EXERCISE AIM
Pictures excluded, please retype exactly the lines from the start of the data through the line that contains "19 Nielsen OH, Andreasson", both ends kept, and nothing beyond them.

Transcribed page contents
- Opening Delimiter -
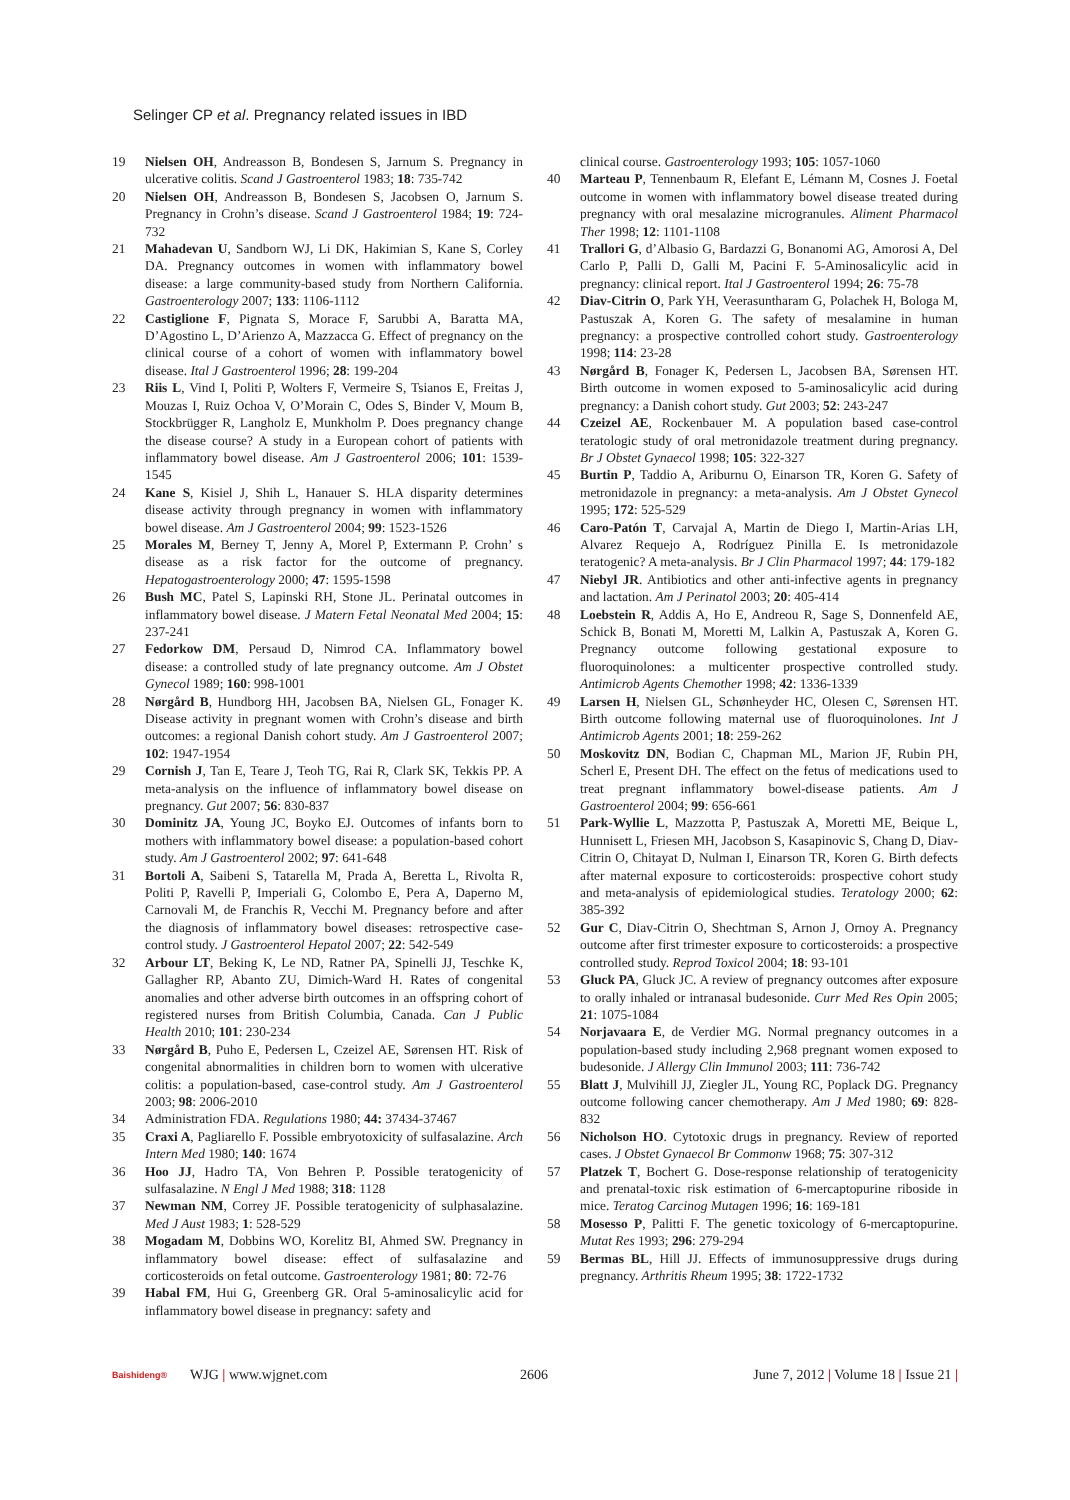Selinger CP et al. Pregnancy related issues in IBD
19 Nielsen OH, Andreasson B, Bondesen S, Jarnum S. Pregnancy in ulcerative colitis. Scand J Gastroenterol 1983; 18: 735-742
20 Nielsen OH, Andreasson B, Bondesen S, Jacobsen O, Jarnum S. Pregnancy in Crohn’s disease. Scand J Gastroenterol 1984; 19: 724-732
21 Mahadevan U, Sandborn WJ, Li DK, Hakimian S, Kane S, Corley DA. Pregnancy outcomes in women with inflammatory bowel disease: a large community-based study from Northern California. Gastroenterology 2007; 133: 1106-1112
22 Castiglione F, Pignata S, Morace F, Sarubbi A, Baratta MA, D’Agostino L, D’Arienzo A, Mazzacca G. Effect of pregnancy on the clinical course of a cohort of women with inflammatory bowel disease. Ital J Gastroenterol 1996; 28: 199-204
23 Riis L, Vind I, Politi P, Wolters F, Vermeire S, Tsianos E, Freitas J, Mouzas I, Ruiz Ochoa V, O’Morain C, Odes S, Binder V, Moum B, Stockbrügger R, Langholz E, Munkholm P. Does pregnancy change the disease course? A study in a European cohort of patients with inflammatory bowel disease. Am J Gastroenterol 2006; 101: 1539-1545
24 Kane S, Kisiel J, Shih L, Hanauer S. HLA disparity determines disease activity through pregnancy in women with inflammatory bowel disease. Am J Gastroenterol 2004; 99: 1523-1526
25 Morales M, Berney T, Jenny A, Morel P, Extermann P. Crohn’ s disease as a risk factor for the outcome of pregnancy. Hepatogastroenterology 2000; 47: 1595-1598
26 Bush MC, Patel S, Lapinski RH, Stone JL. Perinatal outcomes in inflammatory bowel disease. J Matern Fetal Neonatal Med 2004; 15: 237-241
27 Fedorkow DM, Persaud D, Nimrod CA. Inflammatory bowel disease: a controlled study of late pregnancy outcome. Am J Obstet Gynecol 1989; 160: 998-1001
28 Nørgård B, Hundborg HH, Jacobsen BA, Nielsen GL, Fonager K. Disease activity in pregnant women with Crohn’s disease and birth outcomes: a regional Danish cohort study. Am J Gastroenterol 2007; 102: 1947-1954
29 Cornish J, Tan E, Teare J, Teoh TG, Rai R, Clark SK, Tekkis PP. A meta-analysis on the influence of inflammatory bowel disease on pregnancy. Gut 2007; 56: 830-837
30 Dominitz JA, Young JC, Boyko EJ. Outcomes of infants born to mothers with inflammatory bowel disease: a population-based cohort study. Am J Gastroenterol 2002; 97: 641-648
31 Bortoli A, Saibeni S, Tatarella M, Prada A, Beretta L, Rivolta R, Politi P, Ravelli P, Imperiali G, Colombo E, Pera A, Daperno M, Carnovali M, de Franchis R, Vecchi M. Pregnancy before and after the diagnosis of inflammatory bowel diseases: retrospective case-control study. J Gastroenterol Hepatol 2007; 22: 542-549
32 Arbour LT, Beking K, Le ND, Ratner PA, Spinelli JJ, Teschke K, Gallagher RP, Abanto ZU, Dimich-Ward H. Rates of congenital anomalies and other adverse birth outcomes in an offspring cohort of registered nurses from British Columbia, Canada. Can J Public Health 2010; 101: 230-234
33 Nørgård B, Puho E, Pedersen L, Czeizel AE, Sørensen HT. Risk of congenital abnormalities in children born to women with ulcerative colitis: a population-based, case-control study. Am J Gastroenterol 2003; 98: 2006-2010
34 Administration FDA. Regulations 1980; 44: 37434-37467
35 Craxi A, Pagliarello F. Possible embryotoxicity of sulfasalazine. Arch Intern Med 1980; 140: 1674
36 Hoo JJ, Hadro TA, Von Behren P. Possible teratogenicity of sulfasalazine. N Engl J Med 1988; 318: 1128
37 Newman NM, Correy JF. Possible teratogenicity of sulphasalazine. Med J Aust 1983; 1: 528-529
38 Mogadam M, Dobbins WO, Korelitz BI, Ahmed SW. Pregnancy in inflammatory bowel disease: effect of sulfasalazine and corticosteroids on fetal outcome. Gastroenterology 1981; 80: 72-76
39 Habal FM, Hui G, Greenberg GR. Oral 5-aminosalicylic acid for inflammatory bowel disease in pregnancy: safety and
clinical course. Gastroenterology 1993; 105: 1057-1060
40 Marteau P, Tennenbaum R, Elefant E, Lémann M, Cosnes J. Foetal outcome in women with inflammatory bowel disease treated during pregnancy with oral mesalazine microgranules. Aliment Pharmacol Ther 1998; 12: 1101-1108
41 Trallori G, d’Albasio G, Bardazzi G, Bonanomi AG, Amorosi A, Del Carlo P, Palli D, Galli M, Pacini F. 5-Aminosalicylic acid in pregnancy: clinical report. Ital J Gastroenterol 1994; 26: 75-78
42 Diav-Citrin O, Park YH, Veerasuntharam G, Polachek H, Bologa M, Pastuszak A, Koren G. The safety of mesalamine in human pregnancy: a prospective controlled cohort study. Gastroenterology 1998; 114: 23-28
43 Nørgård B, Fonager K, Pedersen L, Jacobsen BA, Sørensen HT. Birth outcome in women exposed to 5-aminosalicylic acid during pregnancy: a Danish cohort study. Gut 2003; 52: 243-247
44 Czeizel AE, Rockenbauer M. A population based case-control teratologic study of oral metronidazole treatment during pregnancy. Br J Obstet Gynaecol 1998; 105: 322-327
45 Burtin P, Taddio A, Ariburnu O, Einarson TR, Koren G. Safety of metronidazole in pregnancy: a meta-analysis. Am J Obstet Gynecol 1995; 172: 525-529
46 Caro-Patón T, Carvajal A, Martin de Diego I, Martin-Arias LH, Alvarez Requejo A, Rodríguez Pinilla E. Is metronidazole teratogenic? A meta-analysis. Br J Clin Pharmacol 1997; 44: 179-182
47 Niebyl JR. Antibiotics and other anti-infective agents in pregnancy and lactation. Am J Perinatol 2003; 20: 405-414
48 Loebstein R, Addis A, Ho E, Andreou R, Sage S, Donnenfeld AE, Schick B, Bonati M, Moretti M, Lalkin A, Pastuszak A, Koren G. Pregnancy outcome following gestational exposure to fluoroquinolones: a multicenter prospective controlled study. Antimicrob Agents Chemother 1998; 42: 1336-1339
49 Larsen H, Nielsen GL, Schønheyder HC, Olesen C, Sørensen HT. Birth outcome following maternal use of fluoroquinolones. Int J Antimicrob Agents 2001; 18: 259-262
50 Moskovitz DN, Bodian C, Chapman ML, Marion JF, Rubin PH, Scherl E, Present DH. The effect on the fetus of medications used to treat pregnant inflammatory bowel-disease patients. Am J Gastroenterol 2004; 99: 656-661
51 Park-Wyllie L, Mazzotta P, Pastuszak A, Moretti ME, Beique L, Hunnisett L, Friesen MH, Jacobson S, Kasapinovic S, Chang D, Diav-Citrin O, Chitayat D, Nulman I, Einarson TR, Koren G. Birth defects after maternal exposure to corticosteroids: prospective cohort study and meta-analysis of epidemiological studies. Teratology 2000; 62: 385-392
52 Gur C, Diav-Citrin O, Shechtman S, Arnon J, Ornoy A. Pregnancy outcome after first trimester exposure to corticosteroids: a prospective controlled study. Reprod Toxicol 2004; 18: 93-101
53 Gluck PA, Gluck JC. A review of pregnancy outcomes after exposure to orally inhaled or intranasal budesonide. Curr Med Res Opin 2005; 21: 1075-1084
54 Norjavaara E, de Verdier MG. Normal pregnancy outcomes in a population-based study including 2,968 pregnant women exposed to budesonide. J Allergy Clin Immunol 2003; 111: 736-742
55 Blatt J, Mulvihill JJ, Ziegler JL, Young RC, Poplack DG. Pregnancy outcome following cancer chemotherapy. Am J Med 1980; 69: 828-832
56 Nicholson HO. Cytotoxic drugs in pregnancy. Review of reported cases. J Obstet Gynaecol Br Commonw 1968; 75: 307-312
57 Platzek T, Bochert G. Dose-response relationship of teratogenicity and prenatal-toxic risk estimation of 6-mercaptopurine riboside in mice. Teratog Carcinog Mutagen 1996; 16: 169-181
58 Mosesso P, Palitti F. The genetic toxicology of 6-mercaptopurine. Mutat Res 1993; 296: 279-294
59 Bermas BL, Hill JJ. Effects of immunosuppressive drugs during pregnancy. Arthritis Rheum 1995; 38: 1722-1732
Baishideng® WJG | www.wjgnet.com 2606 June 7, 2012 | Volume 18 | Issue 21 |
- Closing Delimiter -
EXERCISE RESULT
Selinger CP et al. Pregnancy related issues in IBD
19 Nielsen OH, Andreasson B, Bondesen S, Jarnum S. Pregnancy in ulcerative colitis. Scand J Gastroenterol 1983; 18: 735-742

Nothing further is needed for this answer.